Our rule: every rule maps to at least one MITRE technique. When an alert fires, the analyst knows exactly what phase of the attack they’re looking at.
Our “lateral movement” rule maps to TA0008 (Lateral Movement) and T1021 (Remote Services).
Step 5: Alert Response Automation
Rules fire. Alerts pop. Then what?
We integrated with a SOAR platform. When a rule triggers:
- Auto-create an incident ticket
- Extract key fields (src_ip, dest_ip, user)

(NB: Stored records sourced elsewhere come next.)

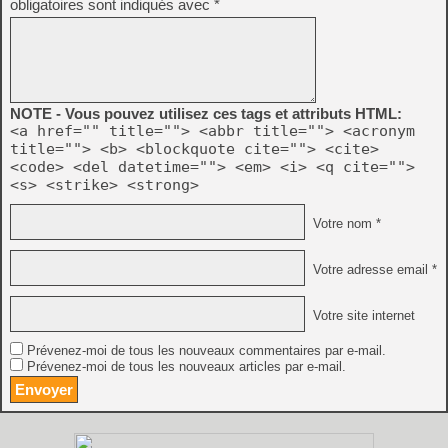
obligatoires sont indiqués avec
*
NOTE - Vous pouvez utilisez ces tags et attributs HTML:
<a href="" title=""> <abbr title=""> <acronym
title=""> <b> <blockquote cite=""> <cite>
<code> <del datetime=""> <em> <i> <q cite="">
<s> <strike> <strong>
Votre nom *
Votre adresse email *
Votre site internet
Prévenez-moi de tous les nouveaux commentaires par e-mail.
Prévenez-moi de tous les nouveaux articles par e-mail.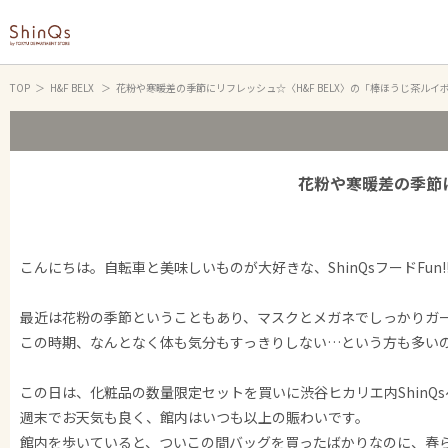
TOP
H&F BELX
花粉や寒暖差の季節にリフレッシュ☆〈H&F BELX〉の「棒ほうじ茶ル
花粉や寒暖差の季節に
こんにちは。自転車と美味しいものが大好きな、ShinQsフードFun!
最近は花粉の季節ということもあり、マスクとメガネでしっかりガ
この時期、なんとなく体も気分もすっきりしない…という方も多い
この日は、化粧品の数量限定セットを買いに渋谷ヒカリエ内ShinQs
週末でお天気も良く、館内はいつも以上の賑わいです。
館内を歩いていると、ついこの間バッグを買ったばかりなのに、春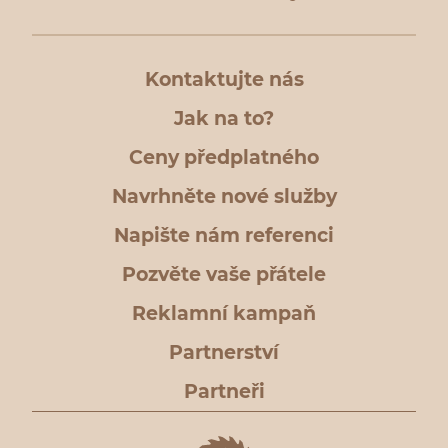
Kontaktujte nás
Jak na to?
Ceny předplatného
Navrhněte nové služby
Napište nám referenci
Pozvěte vaše přátele
Reklamní kampaň
Partnerství
Partneři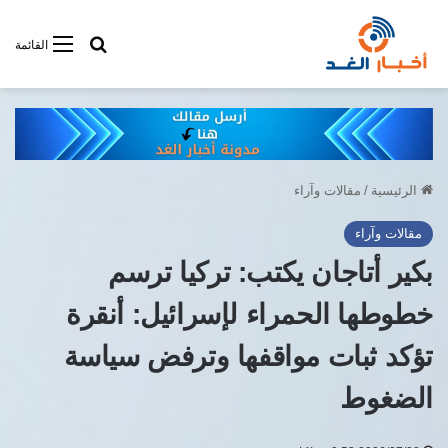
أبحت فى أخبار
القائمة
الرئيسية
/
مقالات وآراء
مقالات وآراء
بكير أتاجان يكتب: تركيا ترسم
خطوطها الحمراء لإسرائيل: أنقرة
تؤكد ثبات مواقفها وترفض سياسة
الضغوط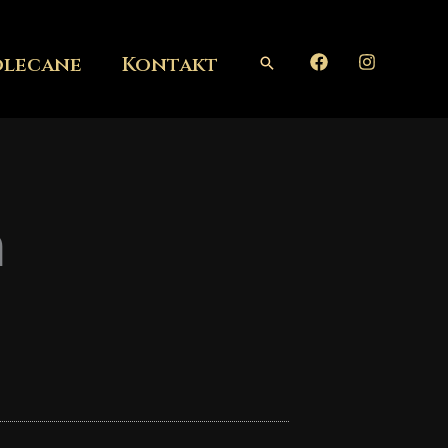
olecane
Kontakt
Szukaj
a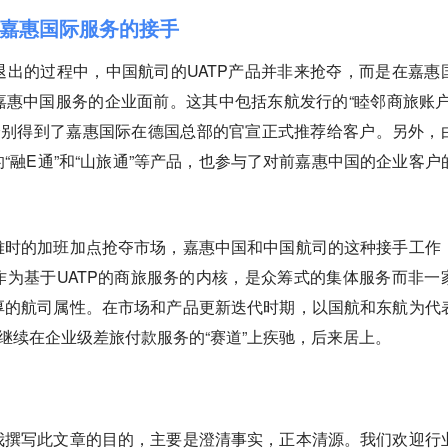
嘉惠国际服务的接手
出的过程中，中国航司的UATP产品并非来抢夺，而是在嘉惠
惠中国服务的企业面前。这其中包括东航发行的“睦邻商旅账户
分别得到了嘉惠国际在德国总部的官宣正式推荐给客户。另外，
“融E通”和“山旅通”等产品，也参与了对前嘉惠中国的企业客户
难时的加班加点抢夺市场，嘉惠中国和中国航司的这种接手工作
为基于UATP的商旅服务的内核，是众筹式的集体服务而非一
厚的航司属性。在市场和产品更新迭代时期，以国航和东航为代
，继续在企业级差旅付款服务的“赛道”上疾驰，后来居上。
我撰写此文章的目的，主要是澄清事实，正本清源。我们欢迎行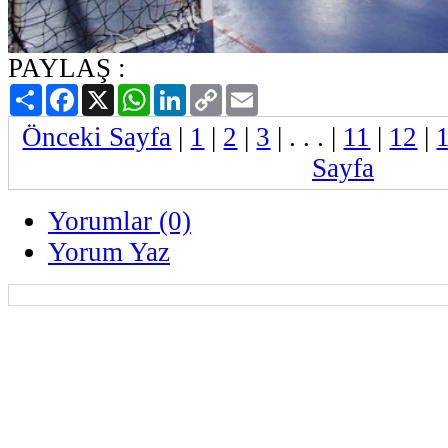
PAYLAŞ :
Paylaş
Facebook
X
WhatsApp
LinkedIn
Copy
Email
Link
Önceki Sayfa
|
1
|
2
|
3
| . . . |
11
|
12
|
Sayfa
Yorumlar (0)
Yorum Yaz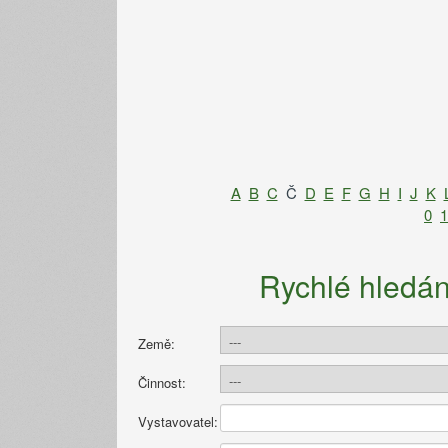
A
B
C
Č
D
E
F
G
H
I
J
K
0
1
Rychlé hledán
Země:
Činnost:
Vystavovatel:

- Query threat intelligence feeds
- If high severity, page the on-call engineer
Pro tip: use notable with custom parameters:
| `notable` urgency=high owner=soc_team
Common Pitfalls
Time Window Trap
I’ve seen people set earliest=-30d on a correlation search. Three hours later, it’s still running. Keep time windows under 1 hour unless you have a specific reason not to.
Field Extraction Trap
Using a field in eval that doesn’t exist? Your rule fails silently. Add | fields + src_ip, dest_ip, user, action at the end to validate your fields.
Alert Flood Trap
No throttling configured. One attacker generates 500 alerts. Throttling is not optional.
FAQ
Q: What’s the difference between a correlation search and a regular alert?
A: Correlation searches combine multiple events across time and sources. A regular alert fires on a single event. “10 failed logins in 5 minutes” is correlation. “One failed login” is not.
Q: How do I test a new rule?
A: Validate the logic with | stats in a regular search first. Then deploy to a test Content Management environment. We run every new rule for 24 hours in staging before production.
Q: Too many rules killing performance?
A: Prioritize tstats, kill subsearches, and use summary indexes for historical data. Also, audit your rules quarterly and delete the ones that never fire.
Bottom Line
Configuring Splunk correlation rules isn’t a weekend project. It’s data prep, rule writing, tuning, automation, and iteration. Figure two months minimum to get it right.
But the payoff is real. We dropped false positives from 70% to 15%. Alert handling time went from 45 minutes to 8.
Good rules aren’t written. They’re tuned.